Unionspolitiker äußern sich zwar zufrieden über die Einigung. Sie üben aber dennoch Kritik an Innenministerin Faeser, die in den vergangenen zwei Jahren maßgeblich an den Verhandlungen beteiligt war. «Die europäische Asylpolitik macht nicht wegen, sondern trotz der Bundesregierung einen Schritt nach vorn», sagt die stellvertretende Vorsitzende der Unionsfraktion, Andrea Lindholz (CSU). Glücklicherweise habe sich Faeser in Brüssel mit ihren Forderungen für eine «Aufweichung des Grenzverfahrens» offenbar nicht durchsetzen können.

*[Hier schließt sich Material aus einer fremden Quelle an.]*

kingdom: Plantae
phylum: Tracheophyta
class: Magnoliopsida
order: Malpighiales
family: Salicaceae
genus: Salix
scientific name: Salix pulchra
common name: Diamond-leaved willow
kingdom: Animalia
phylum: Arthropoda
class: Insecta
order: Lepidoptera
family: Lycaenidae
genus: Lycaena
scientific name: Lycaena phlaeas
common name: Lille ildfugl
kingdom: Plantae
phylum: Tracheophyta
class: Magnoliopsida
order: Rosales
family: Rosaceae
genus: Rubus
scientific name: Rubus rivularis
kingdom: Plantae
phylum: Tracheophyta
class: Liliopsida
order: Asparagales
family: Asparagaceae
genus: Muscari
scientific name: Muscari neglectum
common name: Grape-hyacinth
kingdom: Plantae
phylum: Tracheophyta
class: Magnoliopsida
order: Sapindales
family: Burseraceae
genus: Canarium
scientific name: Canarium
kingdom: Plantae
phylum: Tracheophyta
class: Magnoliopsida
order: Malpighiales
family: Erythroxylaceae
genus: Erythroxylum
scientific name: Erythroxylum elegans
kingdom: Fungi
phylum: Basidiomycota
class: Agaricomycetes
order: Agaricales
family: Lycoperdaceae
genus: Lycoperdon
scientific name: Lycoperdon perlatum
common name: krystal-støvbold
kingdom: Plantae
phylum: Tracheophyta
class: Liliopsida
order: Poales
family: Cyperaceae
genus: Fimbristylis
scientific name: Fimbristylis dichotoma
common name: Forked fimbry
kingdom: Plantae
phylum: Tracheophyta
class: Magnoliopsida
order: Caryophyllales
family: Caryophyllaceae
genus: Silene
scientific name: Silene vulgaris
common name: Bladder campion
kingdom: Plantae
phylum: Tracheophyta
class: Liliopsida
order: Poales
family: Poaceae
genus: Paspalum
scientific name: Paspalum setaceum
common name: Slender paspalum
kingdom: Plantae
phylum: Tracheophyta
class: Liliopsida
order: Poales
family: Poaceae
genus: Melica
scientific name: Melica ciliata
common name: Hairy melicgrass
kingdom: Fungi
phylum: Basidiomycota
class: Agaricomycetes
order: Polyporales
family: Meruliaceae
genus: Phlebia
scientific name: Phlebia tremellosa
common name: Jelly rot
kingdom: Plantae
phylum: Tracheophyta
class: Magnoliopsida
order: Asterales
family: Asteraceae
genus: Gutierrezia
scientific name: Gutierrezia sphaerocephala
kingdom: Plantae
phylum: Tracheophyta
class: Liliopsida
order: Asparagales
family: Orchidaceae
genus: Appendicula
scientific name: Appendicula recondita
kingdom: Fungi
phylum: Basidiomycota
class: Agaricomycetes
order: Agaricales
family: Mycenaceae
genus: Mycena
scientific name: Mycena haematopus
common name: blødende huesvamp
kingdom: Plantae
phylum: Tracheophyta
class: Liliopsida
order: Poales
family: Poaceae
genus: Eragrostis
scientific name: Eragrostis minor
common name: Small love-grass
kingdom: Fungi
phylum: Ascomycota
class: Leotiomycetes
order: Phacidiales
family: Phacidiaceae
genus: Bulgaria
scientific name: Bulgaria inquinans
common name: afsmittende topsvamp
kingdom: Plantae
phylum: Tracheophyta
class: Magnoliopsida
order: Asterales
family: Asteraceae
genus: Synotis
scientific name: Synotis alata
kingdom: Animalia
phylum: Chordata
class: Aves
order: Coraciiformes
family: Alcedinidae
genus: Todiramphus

Politiker der Linken sind schlichtweg entsetzt. Ihre Innenpolitikerin Clara Bünger sieht die Einigung als «Ausdruck des gesellschaftlichen Rechtsrucks, den die Bundesregierung mit ihrer asylfeindlichen Rhetorik und Politik weiter befeuert». Auch bei den Vereinen der privaten Seenotretter herrscht Fassungslosigkeit. «Es wird möglich sein, Menschen allein deshalb an der Grenze zu inhaftieren, weil sie Schutz in Europa suchen, selbst Familien mit Kindern», sagt Gorden Isler von Sea-Eye. Künftige Generationen müssten nach diesem Wendepunkt in der europäischen Asylpolitik «die universelle Gültigkeit der Menschenrechte als zivilisatorische Errungenschaft wieder erstreiten müssen».
Wie geht es jetzt weiter?
Die Einigung muss noch vom Plenum des Europaparlaments und den EU-Staaten bestätigt werden. Das ist normalerweise eine Formalität und soll noch vor der Europawahl nächstes Jahr im Juni passieren. Die Mitgliedstaaten haben dem Vernehmen nach eine zweijährige Umsetzungsfrist vereinbart. Das soll den Staaten an den Außengrenzen genügend Zeit geben, entsprechende Einrichtungen zur Unterbringung von Menschen aus Staaten mit einer Anerkennungsquote von weniger als 20 Prozent zu schaffen.